Los niños las ven como locas; se ríen de ellas e incluso las provocan con insultos. Los ancianos del lugar las ignoran, evitando pasar por su puerta, por si en una de estas las hermanas los invitan, esta vez en serio, a que se sienten en el sillón. Aun así, hay quien se envalentona y decide pasar por su calle, muy, muy cerca de ellas, con las manos enlazadas detrás de la espalda, fingiendo despreocupación mientras mira de reojo el tapiz aguantando la respiración.

Los días pasan y las noches cálidas, también. Nona y Décima tejen sin descanso el tapiz. Cuando ya casi está listo, miran a los lados buscando al hombre, mujer o niño que representa. Nona llora desconsolada, Décima la abraza cariñosa y le enjuga las lágrimas que se deslizan por sus mejillas. Saben que es el momento de cortar el hilo. La invitación a sentarse en el sillón ya es inevitable y, antes de que llegue el alba, por muy lejos o escondida que esté, la persona que aparece en el tapiz se sentará en él.

Alejandra Ulloa

I. Pensad en un objeto corriente y atribuidle una nueva función inquietante, una función que posibilite al lector realizar una asociación simbólica que remueva alguna emoción: inquietud, miedo, incertidumbre…

Optimismo

Aquellos lentes oscuros eran mágicos, cuando se los colocó sobre la nariz descubrió que se había convertido en una persona optimista.

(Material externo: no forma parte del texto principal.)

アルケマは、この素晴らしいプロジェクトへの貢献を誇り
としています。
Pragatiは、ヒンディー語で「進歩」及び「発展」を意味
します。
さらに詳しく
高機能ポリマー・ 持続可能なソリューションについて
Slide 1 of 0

Sus problemas se minimizaron y los obstáculos se mostraron salvables ante sus ojos.

Tan beneficioso era el efecto de los lentes que, para escapar de la desgracia económica, comenzó a utilizarlos en plena noche y en lugares cerrados.

Eso explica por qué, después de una cena de negocios con sus acreedores en el último piso de un hotel de lujo, creyó que desde la ventana hasta su carro había solo un paso.

II. Componed una escena en la que el protagonista del relato vaya vestido con un nombre que contenga una importante carga simbólica.

Centímetro a Centímetro

Yo, que he vivido tantas vidas, sigo buscando a José.

Empecé preguntando a sus hermanos, indagué en sus ojos; clamé al fiscal, al capo, al tirano, al militar, al chulo, al ladrón de poca monta, al indiferente… hasta sumar doce traiciones. 

Crucé desiertos, hice tañer las campanas, grité su nombre, lo tallé en piedra, lo escribí en el viento; lo publiqué en la prensa, lo aullé en las redes.

Ahora con mis pares vaciamos pantanos, volamos drones, nos dejamos las uñas y los dedos arañando fosas clandestinas.

Jacobo abraza su capa. Yo he de escarbar la tierra hasta encontrar a mi hijo.